A cross-sectional study was undertaken whereby methylation-specific PCR assays were conducted on 203 adult subjects recruited from the community in Karachi, Pakistan. Participants were stratified into four groups based on their metabolic health and BMI (MOU n = 39, MHO n = 43, MUHNW n = 51, MHNW n = 70). Biochemical and biophysical data were statistically analyzed to determine the association of methylation levels with MetS phenotypes.
Low chemerin promoter methylation was observed in metabolically unhealthy participants, irrespective of BMI, while higher methylation levels were observed for POMC and PCSK1. Unsupervised machine learning showed that the methylation status of Chemerin, IGF2, POMC, PCSK1 (P < .001), and FNDC (P < .05) was independently linked with the risk of developing MetS. Hierarchical clustering analysis revealed distinct genetic clusters that partially aligned with the original MetS and BMI categories, indicating the presence of unique genetic profiles and the potential misdiagnosis of high-risk individuals.
Chemerin, IGF2, POMC, PCSK1, and FNDC’s methylation status shows independently linked trends with the risk of developing MetS and obesity. Distinct genetic clusters for MUHNW and MHO exhibit similar phenotypic profiles, implying misdiagnosis risks and comparable risks of developing cardiometabolic disorders in the future. Large-scale methylation studies are needed to confirm the association.
What is already known on this topic:
Genetic susceptibility contributes significantly to complex disorders like obesity, diabetes, and MetS.

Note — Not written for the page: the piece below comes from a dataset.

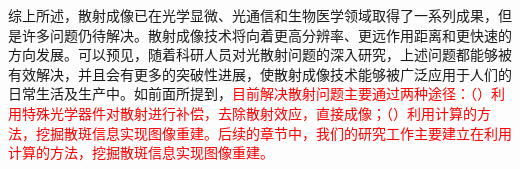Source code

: 综上所述，散射成像已在光学显微、光通信和生物医学领域取得了一系列成果，但是许多问题仍待解决。散射成像技术将向着更高分辨率、更远作用距离和更快速的方向发展。可以预见，随着科研人员对光散射问题的深入研究，上述问题都能够被有效解决，并且会有更多的突破性进展，使散射成像技术能够被广泛应用于人们的日常生活及生产中。如前面所提到，\textcolor{red}{目前解决散射问题主要通过两种途径：（）利用特殊光学器件对散射进行补偿，去除散射效应，直接成像；（）利用计算的方法，挖掘散斑信息实现图像重建。后续的章节中，我们的研究工作主要建立在利用计算的方法，挖掘散斑信息实现图像重建。}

Prior research has highlighted the role of genetic polymorphisms but hasn’t extensively explored the influence of promoter methylation in Pakistani populations.
Understanding genetic and epigenetic factors in disease etiology is crucial for tailored interventions, particularly in populations with diverse genetic backgrounds and environmental exposures.
What this study adds:
Distinct trends of methylation patterns were observed in genes like Chemerin, IGF2, POMC, PCSK1, and FNDC, independently linked with MetS and obesity risk.
Potential misdiagnosis risks and comparable risks of developing cardiometabolic disorders in individuals with metabolically unhealthy normal weight individuals and metabolically healthy phenotypes were observed.
How this study might affect research, practice, or policy:
Incorporating epigenetic biomarkers into risk assessment algorithms could enhance disease prediction accuracy and facilitate early intervention strategies.
Recognizing misdiagnosis risks associated with MUHNW and MHO phenotypes could inform clinical practice and public health policies for improved disease screening and management.